6. DAMAGE OR LOSS IN TRANSIT AND DEFECTS
(1) The Seller will replace, free of charge, goods damaged or lost in transit where delivery has been made by the Seller's carrier, provided the Buyer shall give to the Seller and to the carrier immediate notification of such damage or loss and confirms the same in writing within three working days. The Buyer shall similarly notify any claim for short delivery, and shall not be entitled to reject that consignment but shall be entitled to a further delivery of goods to make up the deficiency or (at the Seller's option) a refund of an appropriate part of the purchase price. In the case of damage in transit the Seller reserves the right to require the return of the goods before agreeing to replacement or refund.
(2) The Buyer shall have no claim in respect of the fact that the goods delivered are of the wrong description unless the notification procedure in paragraph 6(1) is again satisfied.
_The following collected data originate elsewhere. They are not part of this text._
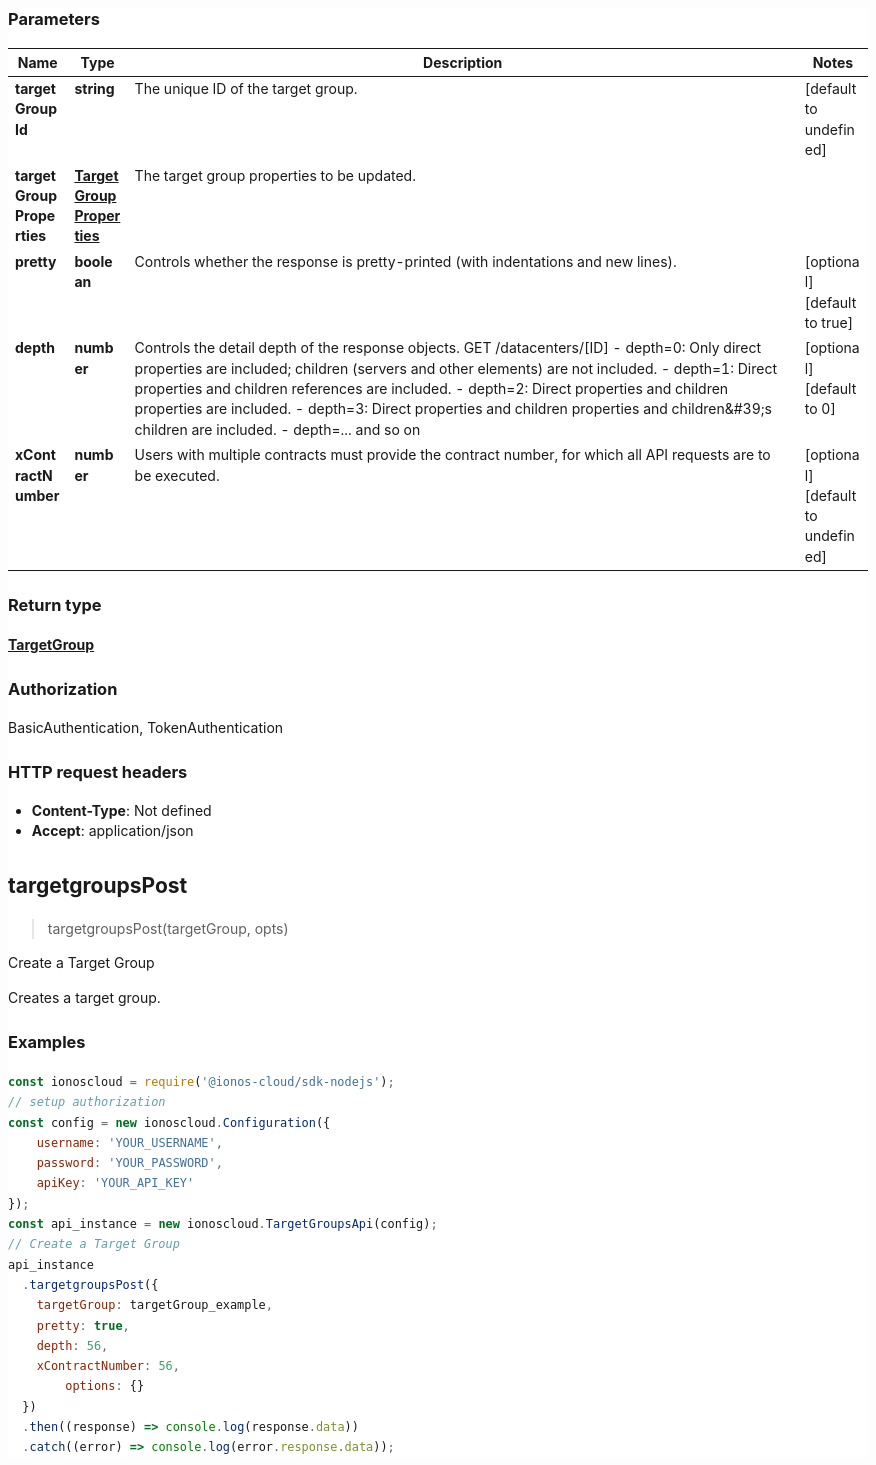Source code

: ### Parameters

| Name | Type | Description | Notes |
| ---- | ---- | ----------- | ----- |
| **targetGroupId** | **string** | The unique ID of the target group. | [default to undefined] |
| **targetGroupProperties** | [**TargetGroupProperties**](../models/TargetGroupProperties.md) | The target group properties to be updated. |  |
| **pretty** | **boolean** | Controls whether the response is pretty-printed (with indentations and new lines). | [optional][default to true] |
| **depth** | **number** | Controls the detail depth of the response objects.  GET /datacenters/[ID]  - depth&#x3D;0: Only direct properties are included; children (servers and other elements) are not included.  - depth&#x3D;1: Direct properties and children references are included.  - depth&#x3D;2: Direct properties and children properties are included.  - depth&#x3D;3: Direct properties and children properties and children\&#39;s children are included.  - depth&#x3D;... and so on | [optional][default to 0] |
| **xContractNumber** | **number** | Users with multiple contracts must provide the contract number, for which all API requests are to be executed. | [optional][default to undefined] |

### Return type

[**TargetGroup**](../models/TargetGroup.md)

### Authorization

BasicAuthentication, TokenAuthentication

### HTTP request headers

- **Content-Type**: Not defined
- **Accept**: application/json


## targetgroupsPost

> <TargetGroup> targetgroupsPost(targetGroup, opts)

Create a Target Group

Creates a target group.

### Examples

```javascript
const ionoscloud = require('@ionos-cloud/sdk-nodejs');
// setup authorization
const config = new ionoscloud.Configuration({
    username: 'YOUR_USERNAME',
    password: 'YOUR_PASSWORD',
    apiKey: 'YOUR_API_KEY'
});
const api_instance = new ionoscloud.TargetGroupsApi(config);
// Create a Target Group
api_instance
  .targetgroupsPost({
    targetGroup: targetGroup_example,
    pretty: true,
    depth: 56,
    xContractNumber: 56, 
        options: {}
  })
  .then((response) => console.log(response.data))
  .catch((error) => console.log(error.response.data));
```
(3) In any event the Buyer shall be treated as having accepted any consignment of the goods if it retains them for longer than seven days after their delivery.
(4) Goods are not supplied on a sale or return basis with the exception of new products (which are specified as such by the Seller on the acknowledgement of order) and which are therefore returnable by agreement with the Seller during a period of 16 weeks after the launch of that product.
(5) In no event may goods be returned without prior written authorisation.
Contracts cannot be cancelled by the Buyer without the Seller's written consent. Where cancellation is accepted, the Seller shall in addition to any express terms of acceptance of cancellation be entitled to reimbursement of any costs incurred by the Seller in connection with the Contract.
8. FORCE MAJEURE
The Seller shall have the right to cancel the Contract or to reduce the volume of the goods delivered and shall not be liable to the Buyer or in breach of Contract if it is prevented from or delayed in manufacturing or prevented from or delayed in delivery of the goods through any circumstances beyond its control including (but not limited to) industrial action, involving the Seller's workforce, common carriers, utilities failure, machinery failure, shortage of raw materials, war, fire, or prohibition or enactment of any kind.
9. GOVERNING LAW
The Contract is governed by the Laws of England and the English Courts (to the jurisdiction of which the Buyer and the Seller hereby irrevocably submit) shall have the exclusive jurisdiction to resolve any disputes arising out of it.
Note:The Seller's prices are calculated on the basis that the above Conditions will apply. Buyers requiring prices to be quoted on a different basis should inform the Seller.